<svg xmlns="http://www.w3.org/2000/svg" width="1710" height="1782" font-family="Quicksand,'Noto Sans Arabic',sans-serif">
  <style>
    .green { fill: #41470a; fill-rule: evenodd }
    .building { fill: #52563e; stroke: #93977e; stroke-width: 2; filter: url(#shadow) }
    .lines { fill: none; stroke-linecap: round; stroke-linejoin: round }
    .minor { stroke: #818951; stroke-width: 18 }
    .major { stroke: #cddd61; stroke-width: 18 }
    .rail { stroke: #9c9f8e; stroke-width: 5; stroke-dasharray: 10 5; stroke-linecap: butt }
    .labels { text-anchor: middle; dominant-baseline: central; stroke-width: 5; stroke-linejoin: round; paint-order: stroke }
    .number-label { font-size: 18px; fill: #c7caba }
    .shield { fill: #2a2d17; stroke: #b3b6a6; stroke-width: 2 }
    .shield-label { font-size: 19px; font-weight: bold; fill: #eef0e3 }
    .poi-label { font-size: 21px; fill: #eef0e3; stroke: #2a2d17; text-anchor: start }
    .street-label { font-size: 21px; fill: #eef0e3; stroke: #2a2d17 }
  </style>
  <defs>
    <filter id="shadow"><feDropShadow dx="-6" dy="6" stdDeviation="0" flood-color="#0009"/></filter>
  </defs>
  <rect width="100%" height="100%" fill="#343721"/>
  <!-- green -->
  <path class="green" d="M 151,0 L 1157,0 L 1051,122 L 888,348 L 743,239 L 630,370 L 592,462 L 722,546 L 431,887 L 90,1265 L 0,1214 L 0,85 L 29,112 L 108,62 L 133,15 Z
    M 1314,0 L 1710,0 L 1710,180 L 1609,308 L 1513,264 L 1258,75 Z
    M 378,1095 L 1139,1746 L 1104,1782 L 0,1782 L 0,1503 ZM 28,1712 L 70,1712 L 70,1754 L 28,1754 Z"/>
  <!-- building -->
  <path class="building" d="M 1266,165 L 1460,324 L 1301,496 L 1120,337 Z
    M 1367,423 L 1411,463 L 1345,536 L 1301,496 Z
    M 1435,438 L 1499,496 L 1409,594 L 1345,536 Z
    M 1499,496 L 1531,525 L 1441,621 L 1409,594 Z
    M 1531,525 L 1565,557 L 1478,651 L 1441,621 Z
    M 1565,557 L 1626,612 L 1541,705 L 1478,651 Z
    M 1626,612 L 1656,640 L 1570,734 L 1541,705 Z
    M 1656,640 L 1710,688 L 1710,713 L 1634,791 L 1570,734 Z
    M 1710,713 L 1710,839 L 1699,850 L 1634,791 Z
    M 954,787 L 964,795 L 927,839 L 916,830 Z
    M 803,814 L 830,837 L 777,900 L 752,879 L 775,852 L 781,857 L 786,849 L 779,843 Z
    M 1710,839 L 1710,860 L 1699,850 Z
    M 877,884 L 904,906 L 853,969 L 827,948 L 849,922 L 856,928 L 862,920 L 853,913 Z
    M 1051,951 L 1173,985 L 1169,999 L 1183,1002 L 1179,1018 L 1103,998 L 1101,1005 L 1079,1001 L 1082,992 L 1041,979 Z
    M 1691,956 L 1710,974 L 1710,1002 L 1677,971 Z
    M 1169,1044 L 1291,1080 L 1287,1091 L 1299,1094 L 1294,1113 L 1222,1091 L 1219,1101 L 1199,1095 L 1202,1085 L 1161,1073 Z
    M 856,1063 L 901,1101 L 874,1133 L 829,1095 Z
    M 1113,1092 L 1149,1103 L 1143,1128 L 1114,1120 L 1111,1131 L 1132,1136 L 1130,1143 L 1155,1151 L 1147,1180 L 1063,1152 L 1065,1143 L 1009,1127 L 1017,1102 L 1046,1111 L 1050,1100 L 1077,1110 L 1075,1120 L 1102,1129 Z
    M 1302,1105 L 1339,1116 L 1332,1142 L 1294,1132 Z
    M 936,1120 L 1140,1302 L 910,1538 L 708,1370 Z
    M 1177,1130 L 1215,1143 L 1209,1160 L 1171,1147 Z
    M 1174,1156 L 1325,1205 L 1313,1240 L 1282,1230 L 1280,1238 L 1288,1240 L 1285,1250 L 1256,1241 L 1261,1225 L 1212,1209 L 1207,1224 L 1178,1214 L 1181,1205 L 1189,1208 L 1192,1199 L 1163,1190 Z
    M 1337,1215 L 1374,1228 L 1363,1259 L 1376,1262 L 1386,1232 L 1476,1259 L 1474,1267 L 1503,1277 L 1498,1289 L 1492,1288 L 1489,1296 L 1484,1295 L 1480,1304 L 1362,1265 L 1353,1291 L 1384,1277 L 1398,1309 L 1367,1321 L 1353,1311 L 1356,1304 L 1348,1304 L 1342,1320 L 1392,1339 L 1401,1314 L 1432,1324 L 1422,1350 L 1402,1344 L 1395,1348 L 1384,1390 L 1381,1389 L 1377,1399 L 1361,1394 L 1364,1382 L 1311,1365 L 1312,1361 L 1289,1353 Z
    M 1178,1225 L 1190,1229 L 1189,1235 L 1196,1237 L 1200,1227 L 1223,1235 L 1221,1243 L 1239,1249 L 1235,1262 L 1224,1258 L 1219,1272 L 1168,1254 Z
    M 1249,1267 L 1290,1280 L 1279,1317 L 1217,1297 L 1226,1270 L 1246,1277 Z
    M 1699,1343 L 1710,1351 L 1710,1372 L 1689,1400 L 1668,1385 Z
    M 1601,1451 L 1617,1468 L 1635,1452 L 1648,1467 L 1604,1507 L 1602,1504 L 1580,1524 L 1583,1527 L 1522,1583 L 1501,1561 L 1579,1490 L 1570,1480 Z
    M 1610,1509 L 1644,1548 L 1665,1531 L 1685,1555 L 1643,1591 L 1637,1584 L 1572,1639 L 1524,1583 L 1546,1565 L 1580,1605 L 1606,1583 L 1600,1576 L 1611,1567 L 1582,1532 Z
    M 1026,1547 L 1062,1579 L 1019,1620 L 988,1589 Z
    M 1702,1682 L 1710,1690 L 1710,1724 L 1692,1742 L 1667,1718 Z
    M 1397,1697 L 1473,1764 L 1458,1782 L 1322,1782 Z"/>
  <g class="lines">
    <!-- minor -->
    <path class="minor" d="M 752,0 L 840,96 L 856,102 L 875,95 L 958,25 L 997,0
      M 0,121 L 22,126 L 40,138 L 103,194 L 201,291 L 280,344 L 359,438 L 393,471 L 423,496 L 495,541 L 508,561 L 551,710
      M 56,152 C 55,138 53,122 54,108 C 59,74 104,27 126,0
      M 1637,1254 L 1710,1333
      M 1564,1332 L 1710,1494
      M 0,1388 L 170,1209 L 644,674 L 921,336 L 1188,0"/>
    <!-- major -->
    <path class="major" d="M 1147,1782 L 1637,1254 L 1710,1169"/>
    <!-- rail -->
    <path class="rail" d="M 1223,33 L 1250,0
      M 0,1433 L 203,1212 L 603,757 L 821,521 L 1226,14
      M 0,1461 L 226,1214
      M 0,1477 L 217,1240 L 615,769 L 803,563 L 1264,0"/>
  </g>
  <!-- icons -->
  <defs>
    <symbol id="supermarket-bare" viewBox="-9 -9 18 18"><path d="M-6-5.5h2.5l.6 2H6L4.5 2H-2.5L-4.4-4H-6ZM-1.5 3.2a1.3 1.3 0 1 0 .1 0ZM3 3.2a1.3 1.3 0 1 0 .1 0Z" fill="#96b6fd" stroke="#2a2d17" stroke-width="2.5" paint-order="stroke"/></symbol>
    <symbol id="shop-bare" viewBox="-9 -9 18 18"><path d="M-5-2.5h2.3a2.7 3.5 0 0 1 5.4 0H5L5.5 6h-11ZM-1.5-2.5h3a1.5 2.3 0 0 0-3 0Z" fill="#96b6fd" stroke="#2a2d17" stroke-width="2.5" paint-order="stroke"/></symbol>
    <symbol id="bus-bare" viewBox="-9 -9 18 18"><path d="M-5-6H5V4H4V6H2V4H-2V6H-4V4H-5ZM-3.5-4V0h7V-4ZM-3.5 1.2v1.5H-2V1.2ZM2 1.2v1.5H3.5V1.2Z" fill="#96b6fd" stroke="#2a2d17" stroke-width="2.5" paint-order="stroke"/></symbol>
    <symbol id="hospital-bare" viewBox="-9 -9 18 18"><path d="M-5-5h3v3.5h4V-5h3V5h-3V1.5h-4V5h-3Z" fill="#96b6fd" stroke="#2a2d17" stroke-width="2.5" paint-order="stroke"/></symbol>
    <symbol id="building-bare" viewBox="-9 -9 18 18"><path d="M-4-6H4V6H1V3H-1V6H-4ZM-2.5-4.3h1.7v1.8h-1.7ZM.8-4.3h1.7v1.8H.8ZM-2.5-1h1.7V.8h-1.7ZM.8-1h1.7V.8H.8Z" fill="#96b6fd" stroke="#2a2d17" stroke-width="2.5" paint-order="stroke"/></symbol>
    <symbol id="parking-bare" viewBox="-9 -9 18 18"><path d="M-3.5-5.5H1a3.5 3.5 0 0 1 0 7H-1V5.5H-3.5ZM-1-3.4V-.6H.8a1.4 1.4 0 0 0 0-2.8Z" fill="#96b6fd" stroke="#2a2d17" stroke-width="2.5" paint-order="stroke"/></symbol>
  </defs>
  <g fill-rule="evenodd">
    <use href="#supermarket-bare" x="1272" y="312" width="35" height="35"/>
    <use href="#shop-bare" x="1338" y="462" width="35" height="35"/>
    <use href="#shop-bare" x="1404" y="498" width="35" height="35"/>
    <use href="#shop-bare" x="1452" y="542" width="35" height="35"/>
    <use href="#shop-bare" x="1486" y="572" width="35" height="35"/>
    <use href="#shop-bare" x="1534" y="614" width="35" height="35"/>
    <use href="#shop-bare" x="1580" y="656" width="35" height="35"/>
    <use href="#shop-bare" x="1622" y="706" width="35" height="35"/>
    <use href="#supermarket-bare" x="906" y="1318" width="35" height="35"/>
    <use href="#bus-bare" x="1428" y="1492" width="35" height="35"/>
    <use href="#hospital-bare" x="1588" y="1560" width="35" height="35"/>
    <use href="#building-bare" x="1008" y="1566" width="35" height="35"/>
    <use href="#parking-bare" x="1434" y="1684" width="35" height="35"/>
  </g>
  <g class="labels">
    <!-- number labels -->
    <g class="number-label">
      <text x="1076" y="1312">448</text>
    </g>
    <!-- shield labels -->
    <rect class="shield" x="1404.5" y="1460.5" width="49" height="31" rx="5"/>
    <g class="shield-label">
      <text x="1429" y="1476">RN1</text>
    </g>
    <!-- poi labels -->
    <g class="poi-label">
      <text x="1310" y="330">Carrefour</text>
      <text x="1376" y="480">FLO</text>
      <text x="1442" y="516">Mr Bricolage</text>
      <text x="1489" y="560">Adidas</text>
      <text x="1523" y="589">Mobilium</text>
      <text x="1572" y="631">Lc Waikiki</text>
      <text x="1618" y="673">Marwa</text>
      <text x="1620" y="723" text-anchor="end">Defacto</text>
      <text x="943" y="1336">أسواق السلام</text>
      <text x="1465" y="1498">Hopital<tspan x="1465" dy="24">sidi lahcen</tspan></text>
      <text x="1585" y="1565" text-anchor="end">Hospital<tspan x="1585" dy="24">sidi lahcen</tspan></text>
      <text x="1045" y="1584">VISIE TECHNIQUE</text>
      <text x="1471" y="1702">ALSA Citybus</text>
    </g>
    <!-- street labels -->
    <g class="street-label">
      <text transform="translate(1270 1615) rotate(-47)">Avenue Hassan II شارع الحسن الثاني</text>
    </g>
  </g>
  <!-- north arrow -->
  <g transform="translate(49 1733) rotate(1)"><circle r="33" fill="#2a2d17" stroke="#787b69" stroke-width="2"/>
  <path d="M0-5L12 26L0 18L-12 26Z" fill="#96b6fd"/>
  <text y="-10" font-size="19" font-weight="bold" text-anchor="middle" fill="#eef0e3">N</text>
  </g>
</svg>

• • • • • • •

Find the string "lines" in the records, then copy each line where it occurs.

    .lines { fill: none; stroke-linecap: round; stroke-linejoin: round }
  <g class="lines">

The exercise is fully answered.